**Problem statement**. Quote every line of text from the items below word for word, and leave the pictures out of your answer.

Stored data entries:

- - - - - - -

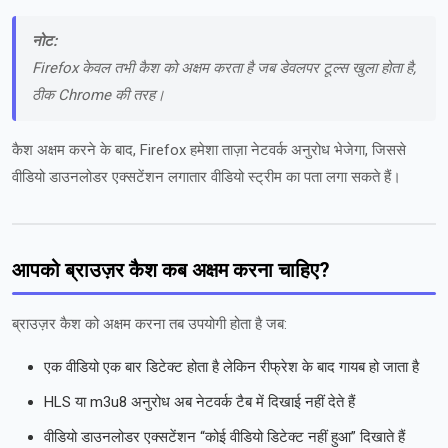
नोट:
Firefox केवल तभी कैश को अक्षम करता है जब डेवलपर टूल्स खुला होता है,
ठीक Chrome की तरह।
कैश अक्षम करने के बाद, Firefox हमेशा ताज़ा नेटवर्क अनुरोध भेजेगा, जिससे
वीडियो डाउनलोडर एक्सटेंशन लगातार वीडियो स्ट्रीम का पता लगा सकते हैं।
आपको ब्राउज़र कैश कब अक्षम करना चाहिए?
ब्राउज़र कैश को अक्षम करना तब उपयोगी होता है जब:
एक वीडियो एक बार डिटेक्ट होता है लेकिन रीफ्रेश के बाद गायब हो जाता है
HLS या m3u8 अनुरोध अब नेटवर्क टैब में दिखाई नहीं देते हैं
वीडियो डाउनलोडर एक्सटेंशन “कोई वीडियो डिटेक्ट नहीं हुआ” दिखाते हैं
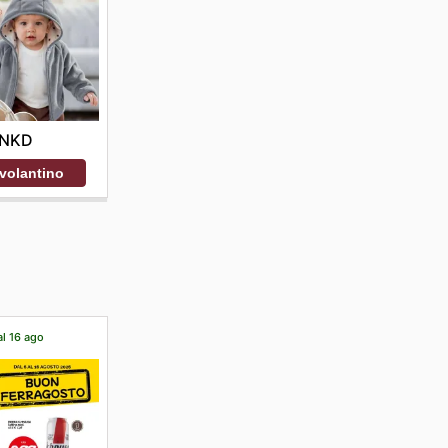
NKD
 volantino
al 16 ago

- - - - - - -

**Response to this task**.
नोट:
Firefox केवल तभी कैश को अक्षम करता है जब डेवलपर टूल्स खुला होता है,
ठीक Chrome की तरह।
कैश अक्षम करने के बाद, Firefox हमेशा ताज़ा नेटवर्क अनुरोध भेजेगा, जिससे
वीडियो डाउनलोडर एक्सटेंशन लगातार वीडियो स्ट्रीम का पता लगा सकते हैं।
आपको ब्राउज़र कैश कब अक्षम करना चाहिए?
ब्राउज़र कैश को अक्षम करना तब उपयोगी होता है जब:
एक वीडियो एक बार डिटेक्ट होता है लेकिन रीफ्रेश के बाद गायब हो जाता है
HLS या m3u8 अनुरोध अब नेटवर्क टैब में दिखाई नहीं देते हैं
वीडियो डाउनलोडर एक्सटेंशन “कोई वीडियो डिटेक्ट नहीं हुआ” दिखाते हैं
NKD
 volantino
al 16 ago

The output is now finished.